§ GIVEN RECORDS:

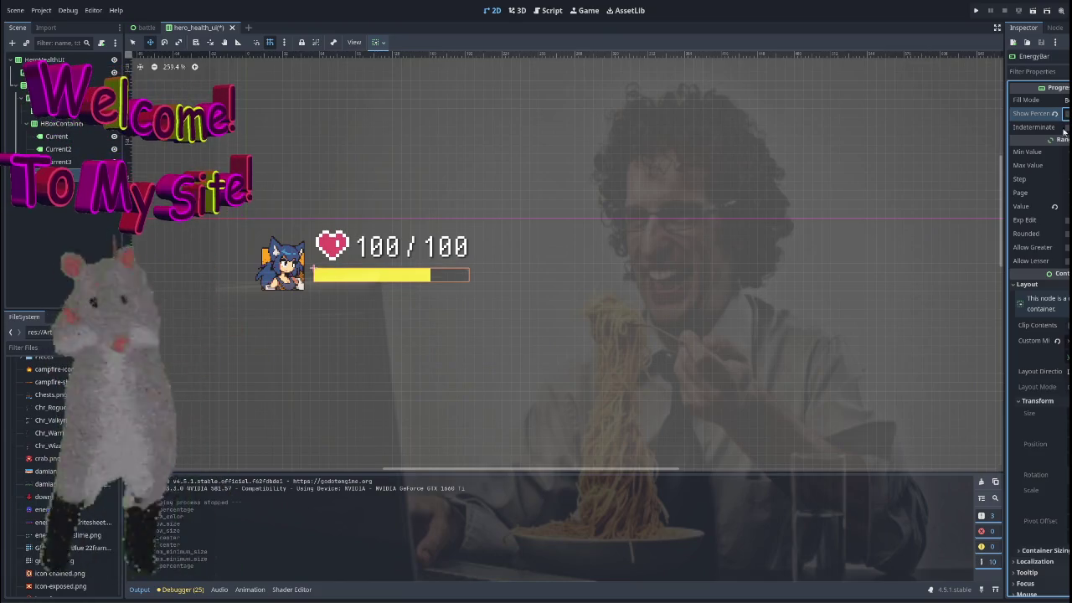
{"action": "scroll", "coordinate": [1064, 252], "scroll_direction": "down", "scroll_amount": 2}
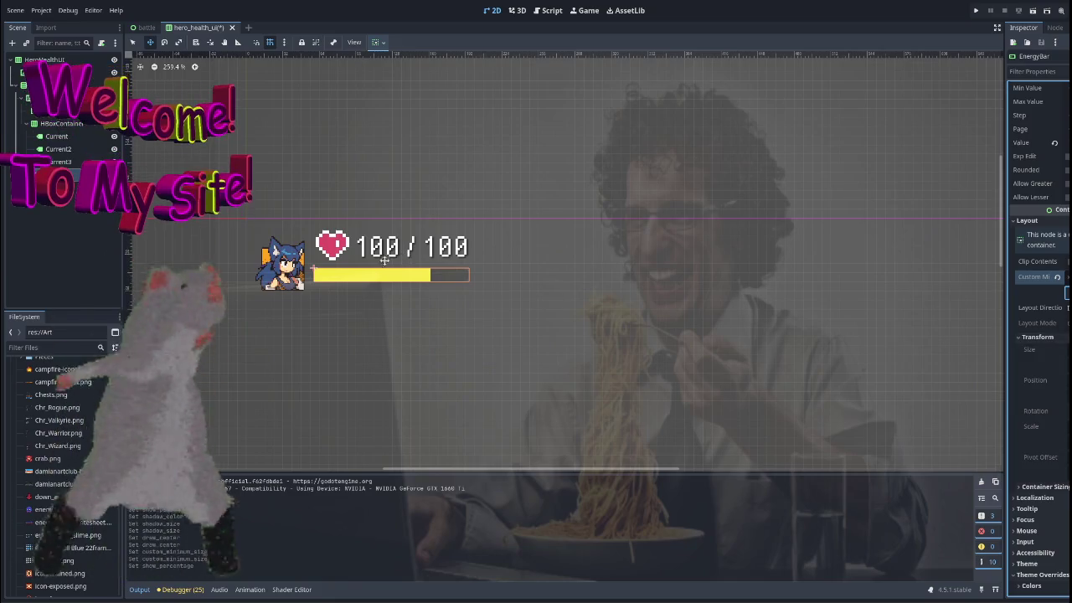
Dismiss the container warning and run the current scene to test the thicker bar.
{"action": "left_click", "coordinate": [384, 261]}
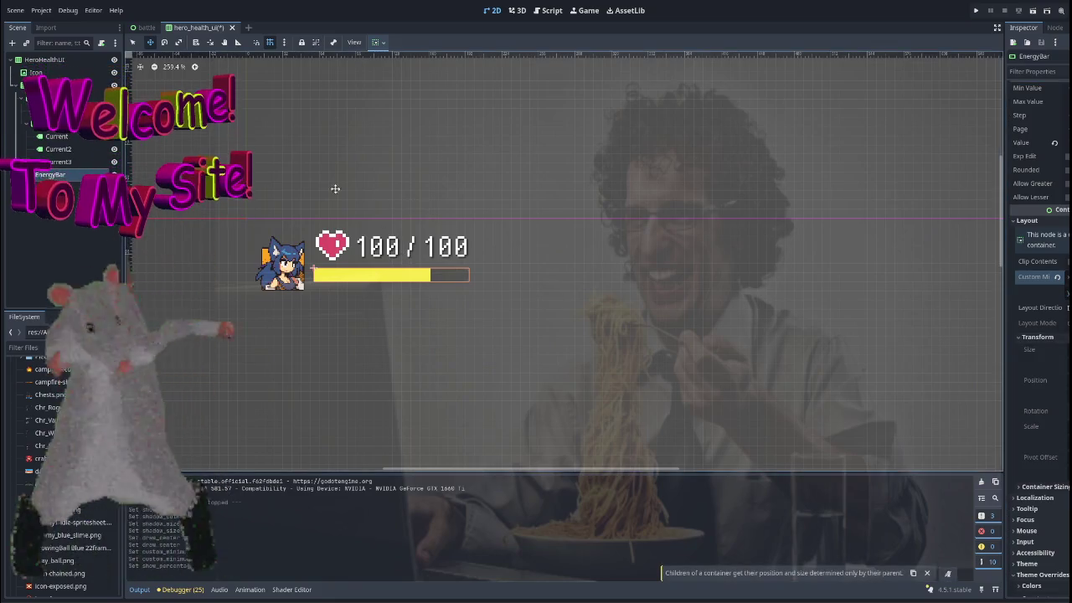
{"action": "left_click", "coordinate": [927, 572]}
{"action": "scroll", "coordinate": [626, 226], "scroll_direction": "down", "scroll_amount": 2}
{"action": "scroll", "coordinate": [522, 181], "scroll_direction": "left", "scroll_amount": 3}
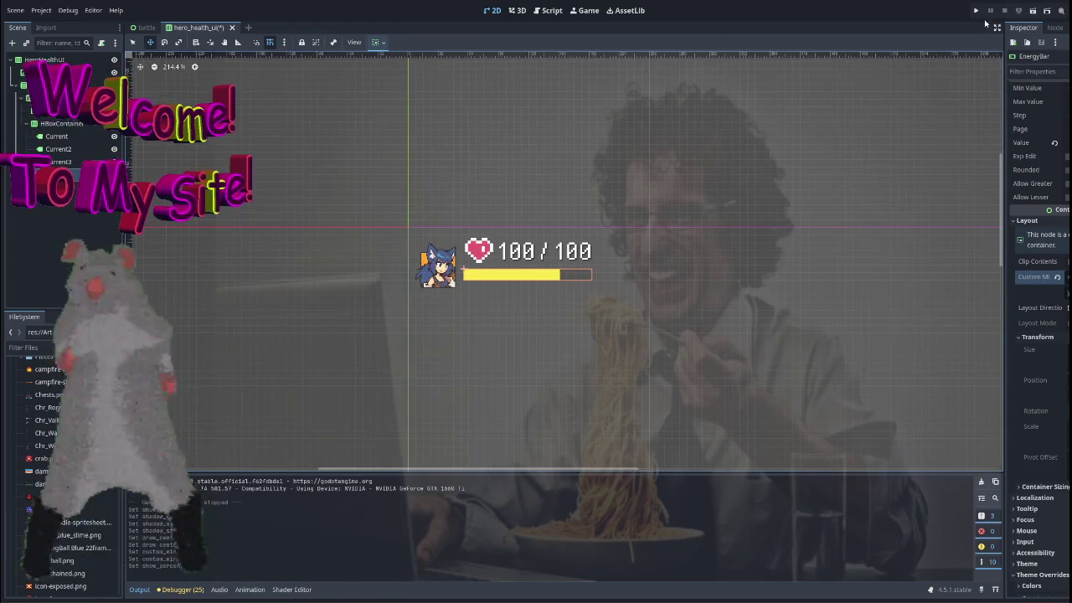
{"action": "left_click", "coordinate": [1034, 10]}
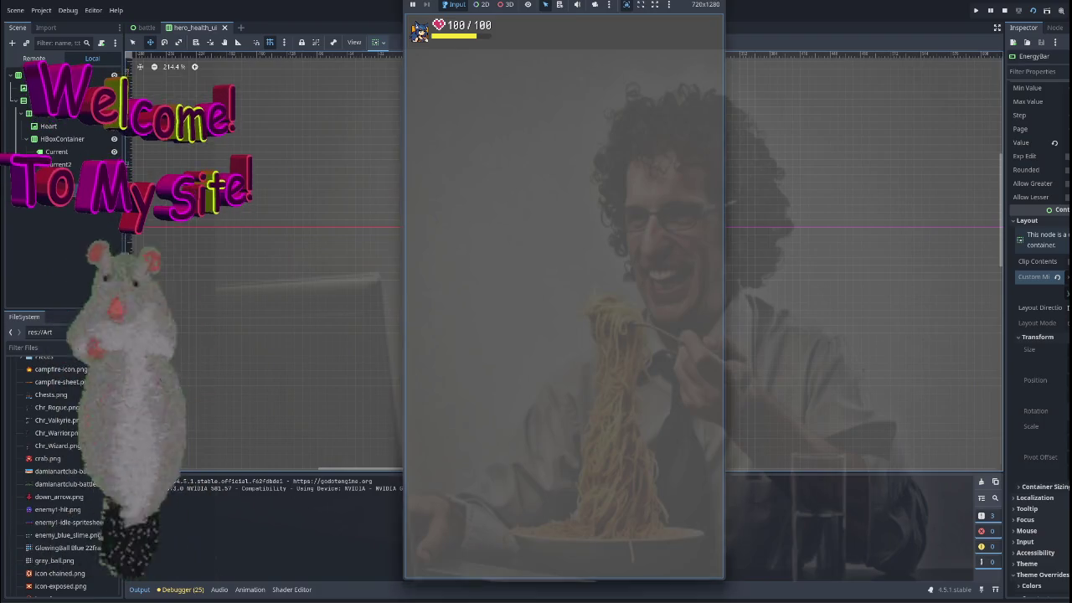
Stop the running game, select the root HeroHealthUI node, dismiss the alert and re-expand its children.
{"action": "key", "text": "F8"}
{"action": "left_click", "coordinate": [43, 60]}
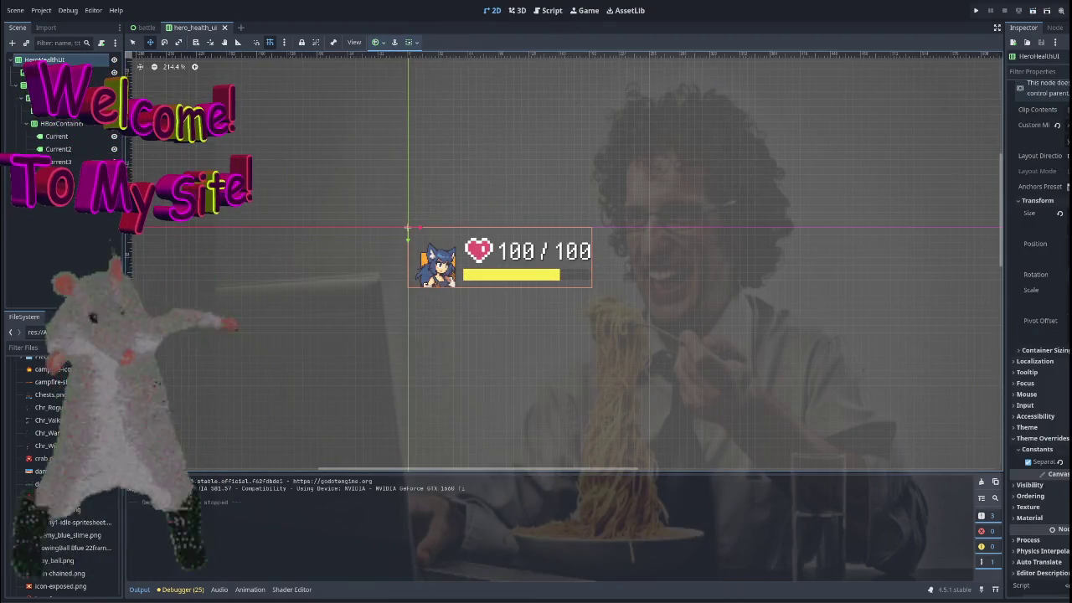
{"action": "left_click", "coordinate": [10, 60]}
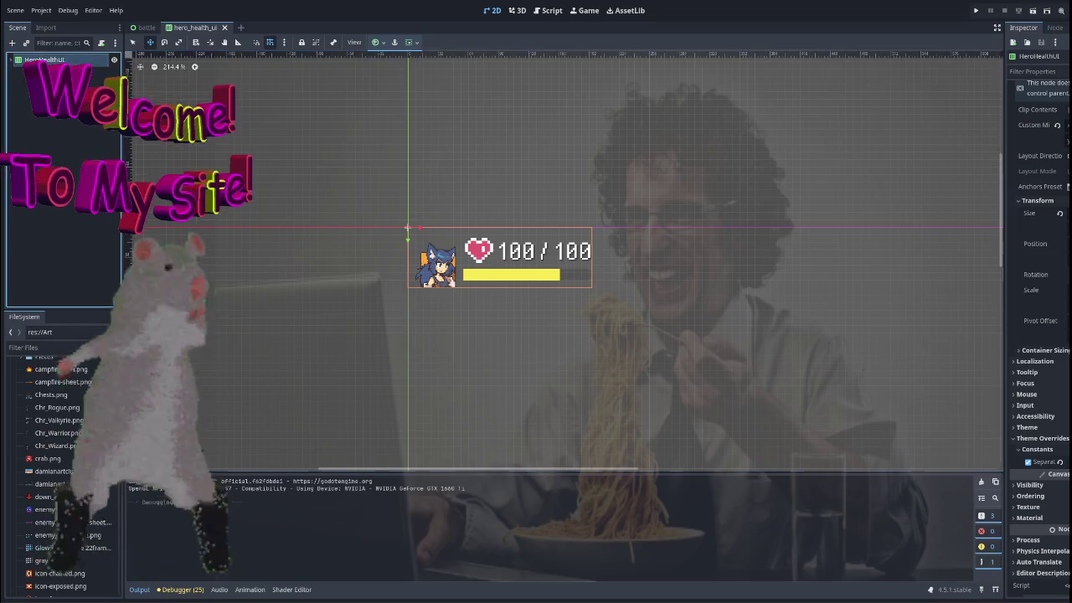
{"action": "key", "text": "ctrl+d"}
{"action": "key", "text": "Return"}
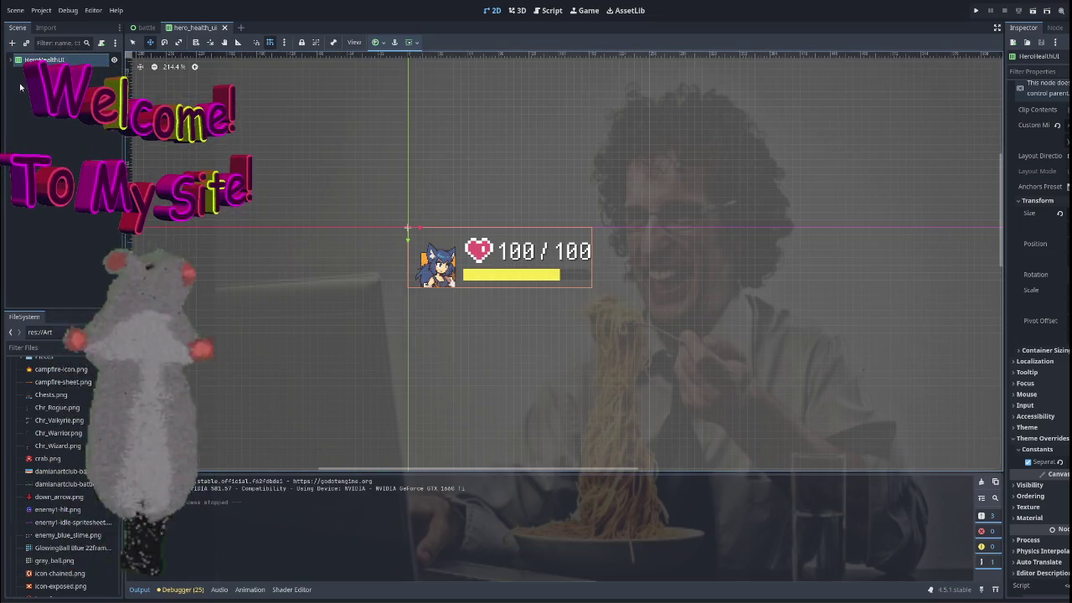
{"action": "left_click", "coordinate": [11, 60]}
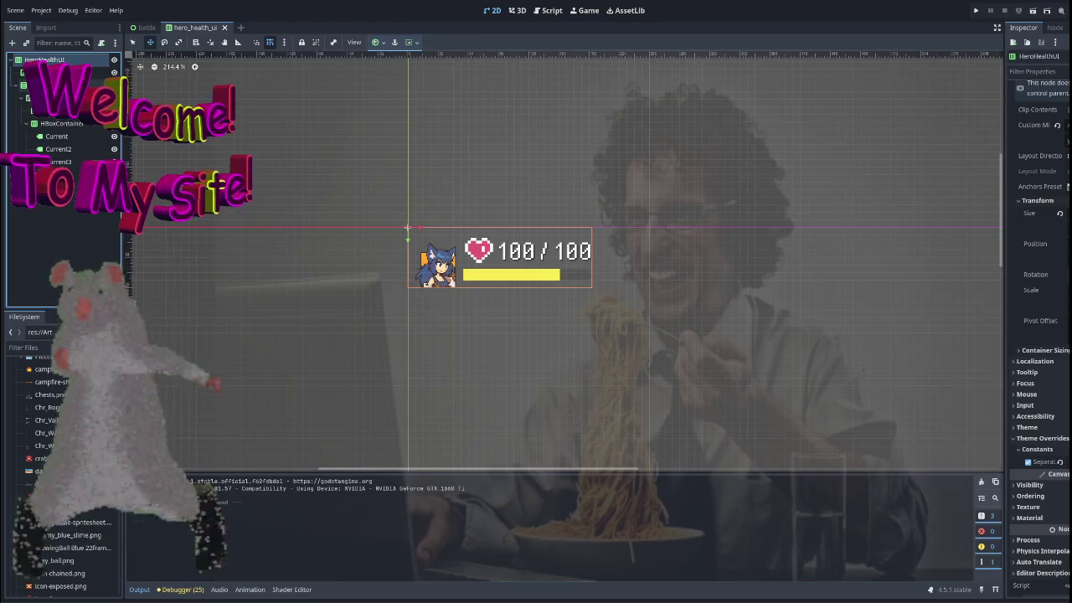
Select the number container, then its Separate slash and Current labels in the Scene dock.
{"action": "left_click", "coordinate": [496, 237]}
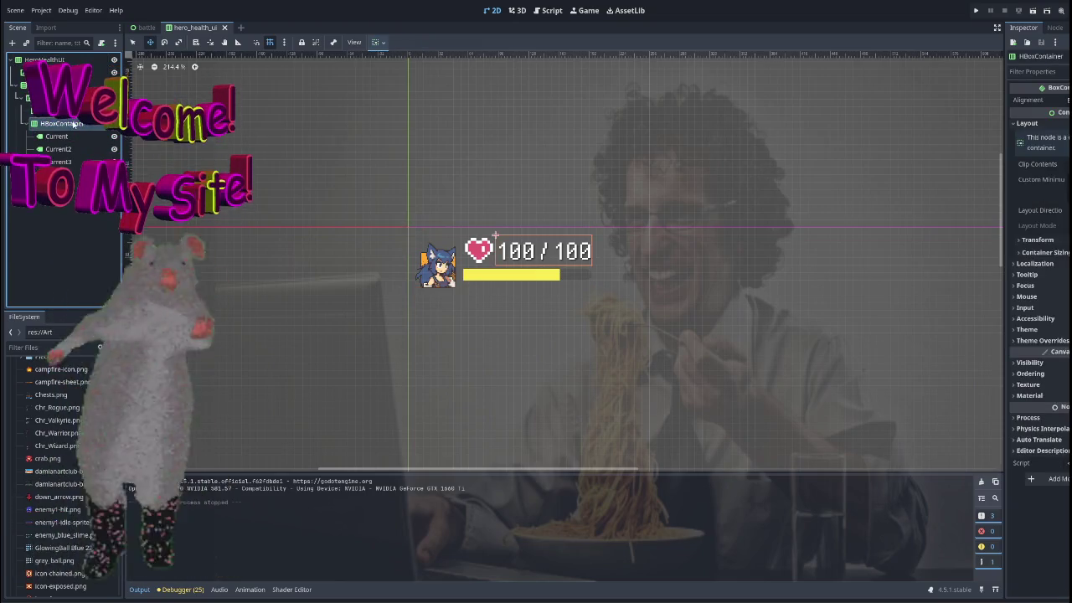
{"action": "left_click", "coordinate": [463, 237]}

§ WHAT TO WORK ON:
Only the lines from the one holding "Select the number" through the last line of the records should be output, please, exactly and without any pictures.

§ TASK OUTPUT:
Select the number container, then its Separate slash and Current labels in the Scene dock.
{"action": "left_click", "coordinate": [496, 237]}
{"action": "left_click", "coordinate": [463, 237]}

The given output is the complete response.